Repeated Measures ANOVA: why it is (almost always) a wrong choice

Analysis of variance with repeated measures (repeated measures ANOVA) is one of the most misused techniques.
Many researchers, as soon as they see the group of patients measured several times, use Repeated Measures ANOVA in their statistical software without reservation.
However, they are mistaken often, because Repeated Measures ANOVA is an approach that requires a series of very strong assumptions that are almost never met.

Missing data

Since Repeated Measures ANOVA uses listwise deletion, if there is a lack of at least one measurement it will be equivalent to losing information about entire the case (for example, all measurements of a patient, if you’re analyzing clinical data). This loss of information is not tolerable, especially when you have small sample size.

Time has to be measured as a continuous variable

Repeated measures ANOVA uses time as a categorical variable. If you have 3 times, say t1, t2 and t3, in repeated measures ANOVA, the distances t1-t2 and t2-t3 are considered identical. In other words, the effect of time on your dependent variable is modelled poorly.

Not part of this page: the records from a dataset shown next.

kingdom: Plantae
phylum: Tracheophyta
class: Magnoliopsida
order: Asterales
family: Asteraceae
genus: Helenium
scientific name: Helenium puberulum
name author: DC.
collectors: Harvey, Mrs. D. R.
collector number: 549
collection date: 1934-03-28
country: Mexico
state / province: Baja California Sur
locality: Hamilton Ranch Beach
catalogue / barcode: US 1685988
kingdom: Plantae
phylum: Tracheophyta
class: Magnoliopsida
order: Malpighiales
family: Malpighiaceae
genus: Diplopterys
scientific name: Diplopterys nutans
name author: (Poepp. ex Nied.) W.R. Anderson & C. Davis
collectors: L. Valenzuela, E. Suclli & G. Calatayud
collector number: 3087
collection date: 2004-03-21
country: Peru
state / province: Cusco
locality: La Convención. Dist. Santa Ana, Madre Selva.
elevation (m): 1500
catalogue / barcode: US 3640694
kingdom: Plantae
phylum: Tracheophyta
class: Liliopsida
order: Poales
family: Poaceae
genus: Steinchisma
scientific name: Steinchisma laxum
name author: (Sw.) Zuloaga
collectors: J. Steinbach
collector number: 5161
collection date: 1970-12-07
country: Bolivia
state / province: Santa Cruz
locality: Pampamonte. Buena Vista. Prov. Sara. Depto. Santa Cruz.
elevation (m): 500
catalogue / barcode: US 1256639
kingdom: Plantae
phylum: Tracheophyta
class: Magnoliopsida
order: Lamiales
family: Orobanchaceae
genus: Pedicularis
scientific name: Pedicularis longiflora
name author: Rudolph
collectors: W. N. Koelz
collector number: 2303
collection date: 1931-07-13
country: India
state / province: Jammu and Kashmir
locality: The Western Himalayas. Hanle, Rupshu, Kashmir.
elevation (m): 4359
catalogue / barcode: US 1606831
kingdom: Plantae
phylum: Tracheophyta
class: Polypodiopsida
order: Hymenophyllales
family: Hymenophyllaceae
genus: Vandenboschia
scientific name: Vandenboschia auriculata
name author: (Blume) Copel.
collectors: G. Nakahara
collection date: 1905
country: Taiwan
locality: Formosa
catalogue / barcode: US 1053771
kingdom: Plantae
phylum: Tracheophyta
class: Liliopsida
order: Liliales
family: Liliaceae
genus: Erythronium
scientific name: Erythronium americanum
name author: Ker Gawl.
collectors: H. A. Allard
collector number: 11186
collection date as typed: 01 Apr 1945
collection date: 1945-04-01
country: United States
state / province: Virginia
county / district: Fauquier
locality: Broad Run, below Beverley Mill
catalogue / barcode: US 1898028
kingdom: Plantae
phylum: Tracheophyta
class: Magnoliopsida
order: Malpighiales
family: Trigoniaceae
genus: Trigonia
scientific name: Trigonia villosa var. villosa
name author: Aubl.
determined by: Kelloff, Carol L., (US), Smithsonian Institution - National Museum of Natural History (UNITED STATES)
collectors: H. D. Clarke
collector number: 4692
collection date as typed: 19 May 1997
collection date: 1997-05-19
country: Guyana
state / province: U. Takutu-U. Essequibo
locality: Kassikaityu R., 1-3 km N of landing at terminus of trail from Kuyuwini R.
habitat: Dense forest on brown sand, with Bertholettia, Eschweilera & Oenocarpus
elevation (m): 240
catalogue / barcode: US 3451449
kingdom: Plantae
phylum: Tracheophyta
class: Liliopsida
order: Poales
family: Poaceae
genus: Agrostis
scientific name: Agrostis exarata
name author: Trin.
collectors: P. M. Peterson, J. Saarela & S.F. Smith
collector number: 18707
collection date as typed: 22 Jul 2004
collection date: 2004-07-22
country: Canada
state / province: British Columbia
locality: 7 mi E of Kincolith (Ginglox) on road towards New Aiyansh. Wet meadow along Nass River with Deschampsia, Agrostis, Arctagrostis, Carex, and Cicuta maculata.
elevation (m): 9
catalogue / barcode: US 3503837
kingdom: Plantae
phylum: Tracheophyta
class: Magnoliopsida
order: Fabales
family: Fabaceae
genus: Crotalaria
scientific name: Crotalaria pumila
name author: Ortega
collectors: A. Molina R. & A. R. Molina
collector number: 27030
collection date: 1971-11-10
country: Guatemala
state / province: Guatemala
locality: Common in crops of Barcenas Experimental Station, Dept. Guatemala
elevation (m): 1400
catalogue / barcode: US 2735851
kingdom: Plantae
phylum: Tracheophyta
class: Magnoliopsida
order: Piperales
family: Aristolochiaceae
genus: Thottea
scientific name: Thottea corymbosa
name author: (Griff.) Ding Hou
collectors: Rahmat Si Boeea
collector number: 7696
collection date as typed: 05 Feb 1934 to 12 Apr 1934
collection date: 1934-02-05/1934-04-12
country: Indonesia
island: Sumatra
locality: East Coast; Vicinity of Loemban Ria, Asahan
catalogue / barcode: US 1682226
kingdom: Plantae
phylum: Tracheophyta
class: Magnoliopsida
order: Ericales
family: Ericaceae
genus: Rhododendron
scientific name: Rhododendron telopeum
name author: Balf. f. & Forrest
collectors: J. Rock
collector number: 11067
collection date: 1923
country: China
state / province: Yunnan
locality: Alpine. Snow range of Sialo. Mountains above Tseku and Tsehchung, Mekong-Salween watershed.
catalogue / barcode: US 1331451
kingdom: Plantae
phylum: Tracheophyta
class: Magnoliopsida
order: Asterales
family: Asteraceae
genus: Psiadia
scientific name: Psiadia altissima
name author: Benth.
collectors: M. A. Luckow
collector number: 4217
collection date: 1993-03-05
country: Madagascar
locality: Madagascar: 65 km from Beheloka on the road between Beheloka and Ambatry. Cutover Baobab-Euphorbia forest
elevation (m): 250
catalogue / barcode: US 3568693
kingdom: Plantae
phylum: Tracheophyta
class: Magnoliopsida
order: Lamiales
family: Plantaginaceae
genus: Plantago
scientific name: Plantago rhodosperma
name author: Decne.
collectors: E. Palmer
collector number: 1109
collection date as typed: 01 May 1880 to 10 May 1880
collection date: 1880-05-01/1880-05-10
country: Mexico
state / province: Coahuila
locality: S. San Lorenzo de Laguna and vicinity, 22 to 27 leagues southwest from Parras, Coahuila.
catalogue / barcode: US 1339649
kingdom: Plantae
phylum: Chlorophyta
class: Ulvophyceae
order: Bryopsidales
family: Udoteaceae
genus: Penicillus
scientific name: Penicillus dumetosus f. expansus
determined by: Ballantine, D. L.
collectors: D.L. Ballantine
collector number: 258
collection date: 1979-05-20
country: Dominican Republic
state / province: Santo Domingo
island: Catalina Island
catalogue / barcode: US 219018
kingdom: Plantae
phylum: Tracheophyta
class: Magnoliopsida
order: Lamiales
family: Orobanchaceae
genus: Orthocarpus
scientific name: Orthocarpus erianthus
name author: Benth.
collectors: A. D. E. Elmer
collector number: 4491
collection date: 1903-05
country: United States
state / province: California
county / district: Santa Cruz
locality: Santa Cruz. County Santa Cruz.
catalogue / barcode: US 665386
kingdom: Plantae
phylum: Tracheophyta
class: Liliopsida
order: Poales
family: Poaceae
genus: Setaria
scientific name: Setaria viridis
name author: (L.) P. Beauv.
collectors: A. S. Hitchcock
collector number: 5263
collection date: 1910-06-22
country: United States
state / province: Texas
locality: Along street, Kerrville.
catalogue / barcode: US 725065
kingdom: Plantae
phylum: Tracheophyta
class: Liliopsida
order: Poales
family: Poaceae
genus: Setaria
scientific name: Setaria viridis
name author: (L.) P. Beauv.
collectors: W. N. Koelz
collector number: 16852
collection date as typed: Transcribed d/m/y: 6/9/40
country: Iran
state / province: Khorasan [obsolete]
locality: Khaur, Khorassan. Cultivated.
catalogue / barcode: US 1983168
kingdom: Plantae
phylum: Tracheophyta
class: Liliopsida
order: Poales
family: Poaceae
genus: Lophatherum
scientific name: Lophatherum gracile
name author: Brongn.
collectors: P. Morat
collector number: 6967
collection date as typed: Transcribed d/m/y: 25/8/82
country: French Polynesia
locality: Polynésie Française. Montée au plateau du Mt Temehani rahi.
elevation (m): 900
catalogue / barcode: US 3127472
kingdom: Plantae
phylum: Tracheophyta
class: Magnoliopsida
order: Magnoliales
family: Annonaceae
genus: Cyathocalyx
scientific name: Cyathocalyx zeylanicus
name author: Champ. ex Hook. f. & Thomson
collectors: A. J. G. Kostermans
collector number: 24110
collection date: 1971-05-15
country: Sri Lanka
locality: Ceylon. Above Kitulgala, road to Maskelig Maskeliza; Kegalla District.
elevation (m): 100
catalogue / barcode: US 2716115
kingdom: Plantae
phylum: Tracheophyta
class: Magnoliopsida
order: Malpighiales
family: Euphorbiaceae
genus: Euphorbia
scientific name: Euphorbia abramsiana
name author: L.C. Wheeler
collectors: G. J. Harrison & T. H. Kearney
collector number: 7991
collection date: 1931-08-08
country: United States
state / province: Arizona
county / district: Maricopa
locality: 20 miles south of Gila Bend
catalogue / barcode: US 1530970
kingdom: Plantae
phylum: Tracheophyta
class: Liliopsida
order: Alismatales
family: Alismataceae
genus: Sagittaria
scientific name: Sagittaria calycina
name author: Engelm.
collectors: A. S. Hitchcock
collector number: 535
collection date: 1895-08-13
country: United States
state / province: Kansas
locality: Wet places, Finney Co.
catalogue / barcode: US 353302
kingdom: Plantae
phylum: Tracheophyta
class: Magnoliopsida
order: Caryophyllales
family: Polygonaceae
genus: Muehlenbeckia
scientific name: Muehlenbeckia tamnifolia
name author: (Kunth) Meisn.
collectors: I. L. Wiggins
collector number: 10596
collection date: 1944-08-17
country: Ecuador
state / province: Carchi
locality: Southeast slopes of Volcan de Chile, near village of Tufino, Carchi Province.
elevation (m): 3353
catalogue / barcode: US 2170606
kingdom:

Different number of repeated measurements per subject

If your subjects have been measured a different number of times, the Repeated Measures ANOVA fails. You understand very well how difficult it is, especially in an observational study, to meet this assumption.

Moreover…

Moreover, Repeated Measures ANOVA is unable to handle more complex data structures, such as data organized on more than two levels. For example, it is useless when more repeated measurements have been done in inpatients from different hospitals.
At the same time, this technique cannot be used in analyses when covariates determine your dependent variable in a not homogenous manner; for example, the repeated measures ANOVA does not enable the analysis of time-dependent variables.

What do you do instead of Repeated measures ANOVA?

In the majority of cases, mixed (multilevel) models are used.
Repeated measures ANOVA is fine, but only when the experiment is designed ad hoc (the cases that are not described in this post).